▶ [TRY IT]: Please copy every line of the records below word for word, keeping the original order and line breaks.

--

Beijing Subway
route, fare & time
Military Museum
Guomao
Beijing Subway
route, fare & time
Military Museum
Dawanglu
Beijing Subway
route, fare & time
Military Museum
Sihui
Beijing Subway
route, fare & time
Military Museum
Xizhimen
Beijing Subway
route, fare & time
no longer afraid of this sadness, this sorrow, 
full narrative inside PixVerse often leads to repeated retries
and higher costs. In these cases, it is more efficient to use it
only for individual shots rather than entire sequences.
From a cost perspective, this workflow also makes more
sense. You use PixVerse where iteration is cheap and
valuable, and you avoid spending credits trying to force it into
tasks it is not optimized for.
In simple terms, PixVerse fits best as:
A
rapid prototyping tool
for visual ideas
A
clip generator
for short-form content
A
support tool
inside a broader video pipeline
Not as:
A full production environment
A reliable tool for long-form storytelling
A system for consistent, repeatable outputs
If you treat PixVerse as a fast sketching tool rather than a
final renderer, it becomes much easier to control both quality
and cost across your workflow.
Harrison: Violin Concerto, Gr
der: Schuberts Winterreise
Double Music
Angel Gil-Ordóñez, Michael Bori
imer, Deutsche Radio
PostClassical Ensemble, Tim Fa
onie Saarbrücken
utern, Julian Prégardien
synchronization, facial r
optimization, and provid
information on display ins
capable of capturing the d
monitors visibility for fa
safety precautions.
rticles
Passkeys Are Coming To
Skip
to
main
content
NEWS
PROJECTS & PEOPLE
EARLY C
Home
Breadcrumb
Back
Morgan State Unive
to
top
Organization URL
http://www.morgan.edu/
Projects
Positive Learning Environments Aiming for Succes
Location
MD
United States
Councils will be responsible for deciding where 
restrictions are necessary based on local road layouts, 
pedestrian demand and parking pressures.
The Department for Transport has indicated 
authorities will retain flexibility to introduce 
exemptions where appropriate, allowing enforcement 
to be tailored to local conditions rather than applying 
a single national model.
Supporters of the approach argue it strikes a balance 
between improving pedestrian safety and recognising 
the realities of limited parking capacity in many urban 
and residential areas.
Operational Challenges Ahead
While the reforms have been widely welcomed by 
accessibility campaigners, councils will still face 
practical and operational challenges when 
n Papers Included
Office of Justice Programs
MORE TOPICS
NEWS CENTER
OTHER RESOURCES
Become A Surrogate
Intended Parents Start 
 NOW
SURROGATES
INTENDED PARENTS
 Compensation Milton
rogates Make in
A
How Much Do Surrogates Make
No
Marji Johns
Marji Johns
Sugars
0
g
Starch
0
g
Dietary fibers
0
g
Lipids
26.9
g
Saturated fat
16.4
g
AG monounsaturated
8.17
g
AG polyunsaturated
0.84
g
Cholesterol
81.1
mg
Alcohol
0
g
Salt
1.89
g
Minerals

--

▶ [SOLUTION]:
Beijing Subway
route, fare & time
Military Museum
Guomao
Beijing Subway
route, fare & time
Military Museum
Dawanglu
Beijing Subway
route, fare & time
Military Museum
Sihui
Beijing Subway
route, fare & time
Military Museum
Xizhimen
Beijing Subway
route, fare & time
no longer afraid of this sadness, this sorrow, 
full narrative inside PixVerse often leads to repeated retries
and higher costs. In these cases, it is more efficient to use it
only for individual shots rather than entire sequences.
From a cost perspective, this workflow also makes more
sense. You use PixVerse where iteration is cheap and
valuable, and you avoid spending credits trying to force it into
tasks it is not optimized for.
In simple terms, PixVerse fits best as:
A
rapid prototyping tool
for visual ideas
A
clip generator
for short-form content
A
support tool
inside a broader video pipeline
Not as:
A full production environment
A reliable tool for long-form storytelling
A system for consistent, repeatable outputs
If you treat PixVerse as a fast sketching tool rather than a
final renderer, it becomes much easier to control both quality
and cost across your workflow.
Harrison: Violin Concerto, Gr
der: Schuberts Winterreise
Double Music
Angel Gil-Ordóñez, Michael Bori
imer, Deutsche Radio
PostClassical Ensemble, Tim Fa
onie Saarbrücken
utern, Julian Prégardien
synchronization, facial r
optimization, and provid
information on display ins
capable of capturing the d
monitors visibility for fa
safety precautions.
rticles
Passkeys Are Coming To
Skip
to
main
content
NEWS
PROJECTS & PEOPLE
EARLY C
Home
Breadcrumb
Back
Morgan State Unive
to
top
Organization URL
http://www.morgan.edu/
Projects
Positive Learning Environments Aiming for Succes
Location
MD
United States
Councils will be responsible for deciding where 
restrictions are necessary based on local road layouts, 
pedestrian demand and parking pressures.
The Department for Transport has indicated 
authorities will retain flexibility to introduce 
exemptions where appropriate, allowing enforcement 
to be tailored to local conditions rather than applying 
a single national model.
Supporters of the approach argue it strikes a balance 
between improving pedestrian safety and recognising 
the realities of limited parking capacity in many urban 
and residential areas.
Operational Challenges Ahead
While the reforms have been widely welcomed by 
accessibility campaigners, councils will still face 
practical and operational challenges when 
n Papers Included
Office of Justice Programs
MORE TOPICS
NEWS CENTER
OTHER RESOURCES
Become A Surrogate
Intended Parents Start 
 NOW
SURROGATES
INTENDED PARENTS
 Compensation Milton
rogates Make in
A
How Much Do Surrogates Make
No
Marji Johns
Marji Johns
Sugars
0
g
Starch
0
g
Dietary fibers
0
g
Lipids
26.9
g
Saturated fat
16.4
g
AG monounsaturated
8.17
g
AG polyunsaturated
0.84
g
Cholesterol
81.1
mg
Alcohol
0
g
Salt
1.89
g
Minerals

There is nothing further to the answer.